The staticFileGlobs key is an array of thing to cache when they are first served (so we cache all of our static files).

Then in the runtimeCaching key we tell our service worker to cache intercept any requests to Amazon and put them into a cache called books-cache.

User Testing

Andrew

  • Open a book and go through some of pages

    • What's the side bar? (some books not having contents is confusing)
    • Finds a lot of it self explanatory
    • Snackbar is oddly placed (not directly at the bottom of the screen
  • Go offline, go to your library and open the book you just opened

    • Very nice.
  • Find and open Metamorphosis by Franz Kafka

    • Scrolls up to search bar
    • Found it worked fine
  • Install the app to your home screen and open it

  • Do you like this functionality? Would you use it?

    • yeah, really likes adding to home screen, finds it really nice functionality
  • Other thoughts

    • "So nice"
    • "Seems pretty robust"
    • Likes to logo, maybe make a bit more use of the logo?
    • "I can't break it"
    • Lack of difference between home and browse is confusing.
    • "Didn't realise could scroll left and right" - Dots to indicate that you can
    • scroll left and right?

Malcolm: 30 year old man, describes himself as not a big "e-reader"

  • "Books shouldn't be expected to scroll down"
  • "Couldn't see the snackbar"

Aveline: young woman 20s, 'techy'

  • Attempted to scroll down as it felt more natural.

  • "Chapter links are jarring and old school "

  • "The alphabet genres are unclear, meaning she had to recount the alphabet to find title "

  • "Snack bar does not register "

  • "Library is kind of clear "

Jennifer: 20s described herself as 'analogue' not techy

  • "Laggy load for books"

  • "Scroll down feels more natural"

  • "Check browse to find book"

  • "Good google fuzzy search"

  • "Library apps view do that in general"

Nick: Young man, mid-20s, 'techy'

  • "Snackbar flashes too quickly and doesn’t give the user enough time to read the message"

  • "Bottom bar currently says Library rather than my library which is confusing"

  • "The section titles are a unclear as the a-z etc. aren’t clearly by authors or by title"

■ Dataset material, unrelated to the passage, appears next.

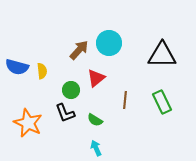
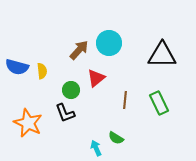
green rectangle: moved 3 px left, 1 px down
green semicircle: moved 21 px right, 18 px down
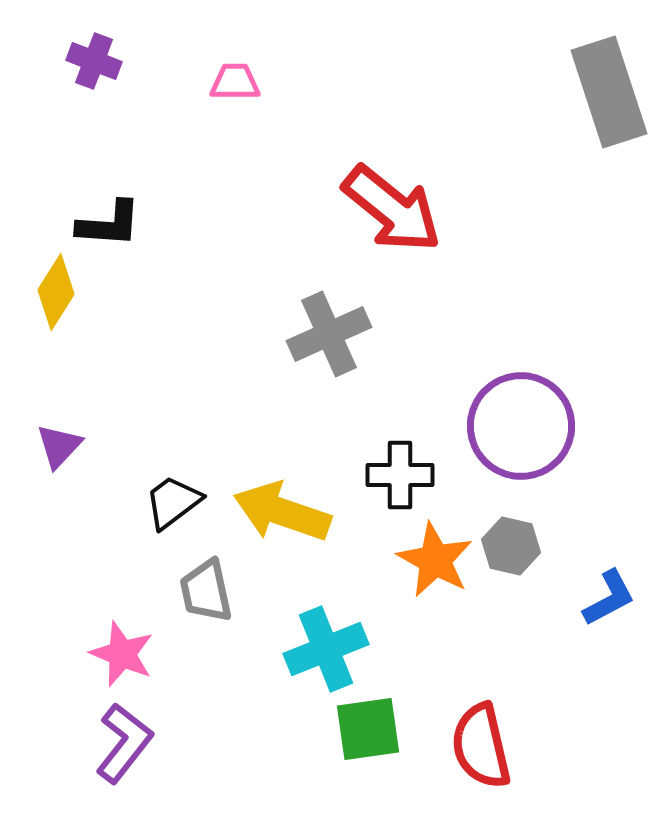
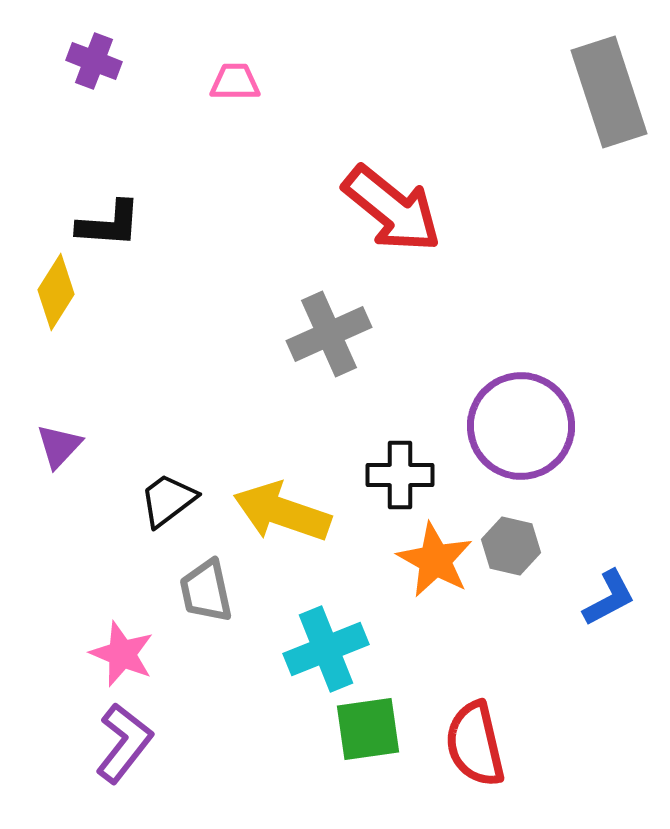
black trapezoid: moved 5 px left, 2 px up
red semicircle: moved 6 px left, 2 px up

  • "Adding to the home screen is an opaque process"

Performance

Lighthouse is Google's performance/feature audit for PWAs — we did well! 80/100.

Future goals

We would like to create a Node backend that can server-render the React components, which means we can deliver static HTML/CSS to the browser on initial page load, then have React take over once the JS bundle finishes downloading. This would at least provide a minimal experience to users who don't receive our JS for some reason, and would speed up initial load/render.

The backend would also handle authentication so we can persist the user's settings/books across devices, as currently this only exists in local storage.